Eye to I: Self Portraits from the National Portrait Gallery Kicks off National Tour in South Florida at the Boca Raton Museum of Art

From March 24 – June 14 South Florida residents will be able to see the “selfie exhibit” at the Boca Raton Museum of Art. Here is a sneak peek at some of the featured artists and more info on the highly -anticipated exhibit

The show was created to commemorate the National Portrait Gallery’s 50th anniversary, celebrating the artists who make the NPG Collection so extraordinary.

Eye to I brings together the work of major artists of the 20th and 21st centuries, and kicks off its national tour at the Boca Raton Museum of Art with an indelible gallery experience sure to fascinate contemporary audiences. The powerful works are from every decade, starting in 1901 and continuing through 2015.

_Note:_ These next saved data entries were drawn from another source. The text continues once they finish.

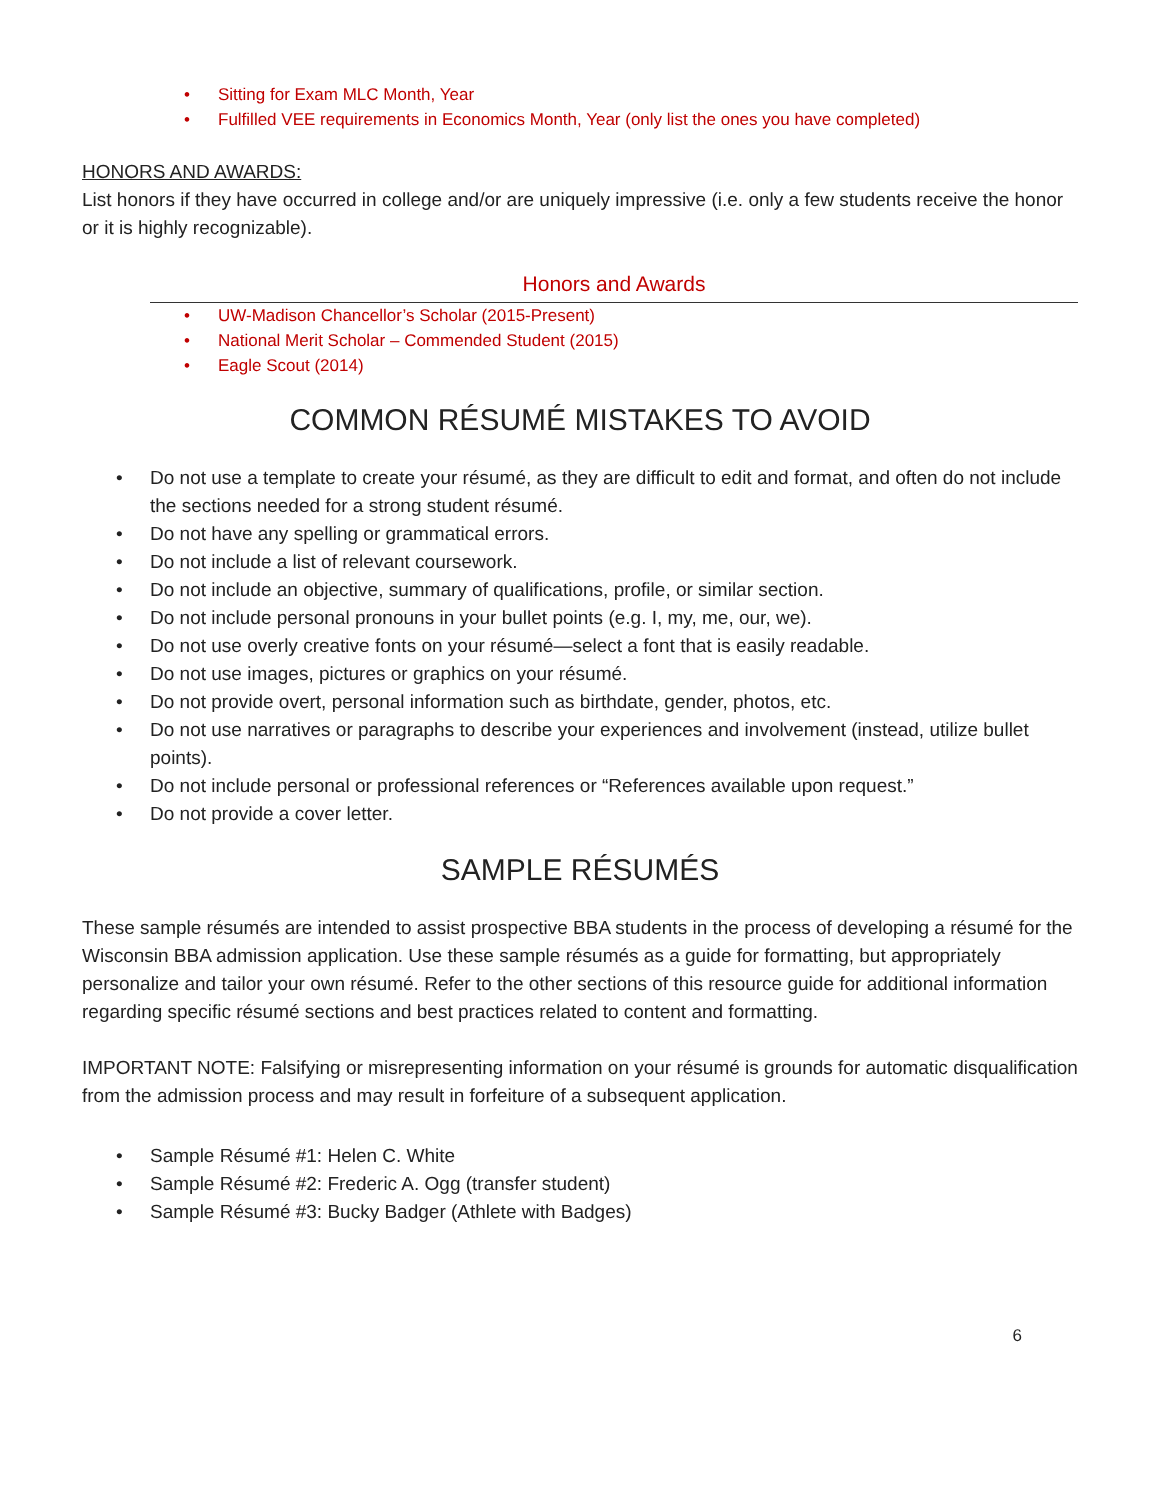• Sitting for Exam MLC Month, Year
• Fulfilled VEE requirements in Economics Month, Year (only list the ones you have completed)
HONORS AND AWARDS:
List honors if they have occurred in college and/or are uniquely impressive (i.e. only a few students receive the honor or it is highly recognizable).
Honors and Awards
• UW-Madison Chancellor’s Scholar (2015-Present)
• National Merit Scholar – Commended Student (2015)
• Eagle Scout (2014)
COMMON RÉSUMÉ MISTAKES TO AVOID
• Do not use a template to create your résumé, as they are difficult to edit and format, and often do not include the sections needed for a strong student résumé.
• Do not have any spelling or grammatical errors.
• Do not include a list of relevant coursework.
• Do not include an objective, summary of qualifications, profile, or similar section.
• Do not include personal pronouns in your bullet points (e.g. I, my, me, our, we).
• Do not use overly creative fonts on your résumé—select a font that is easily readable.
• Do not use images, pictures or graphics on your résumé.
• Do not provide overt, personal information such as birthdate, gender, photos, etc.
• Do not use narratives or paragraphs to describe your experiences and involvement (instead, utilize bullet points).
• Do not include personal or professional references or “References available upon request.”
• Do not provide a cover letter.
SAMPLE RÉSUMÉS
These sample résumés are intended to assist prospective BBA students in the process of developing a résumé for the Wisconsin BBA admission application. Use these sample résumés as a guide for formatting, but appropriately personalize and tailor your own résumé. Refer to the other sections of this resource guide for additional information regarding specific résumé sections and best practices related to content and formatting.
IMPORTANT NOTE: Falsifying or misrepresenting information on your résumé is grounds for automatic disqualification from the admission process and may result in forfeiture of a subsequent application.
• Sample Résumé #1: Helen C. White
• Sample Résumé #2: Frederic A. Ogg (transfer student)
• Sample Résumé #3: Bucky Badger (Athlete with Badges)
6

This traveling exhibition is different from the Smithsonian show that was previously on view in Washington, DC – all of the works on paper are new and were chosen especially for the national tour, as are several of the paintings.
“These artists looked inward in ways we can connect with in our modern time. They created a lasting mirror effect for future audiences that most of them could not have foreseen,” said Irvin Lippman, the executive director of the Boca Raton Museum of Art. 

Eye to I showcases 60 works in a variety of styles and media ranging from caricatures to photographs, from colorful watercolors to dramatic paintings and time-based media. 
The exhibition traces the process, from gazing into the mirror to looking into the camera; from painted and drawn surfaces to mechanical reproductions such as prints and photographs; from static forms to video.

Chosen as the cover for the exhibition catalogue, Maria Magdalena Campos-Pons used her own body to map out feelings of translocation from place to place. The bilingual title is in half-Spanish and means When I am not Here, I am There



 
James A. Porter founded the field of African American art history. He chaired Howard University’s Art Department and directed the university’s art gallery from 1953 until his death in 1970. 
He studied in France, Cuba, and Haiti and traveled in West Africa, Egypt, and Brazil. These trips abroad impacted his work, including his self- portrait which conveys the influence of Parisian artists.


Mirror, Mirror; Mulatta Seeking Inner Negress II by Alison Saar. Woodcut on chine-collé (2015). National Portrait Gallery, Smithsonian Institution
 “These artists steered self-portraiture away from the traditional poses of the past into new realms of self-reflection. Their self-depictions cut across time through multiple pathways of creating art that ring true today,” adds Irvin Lippman.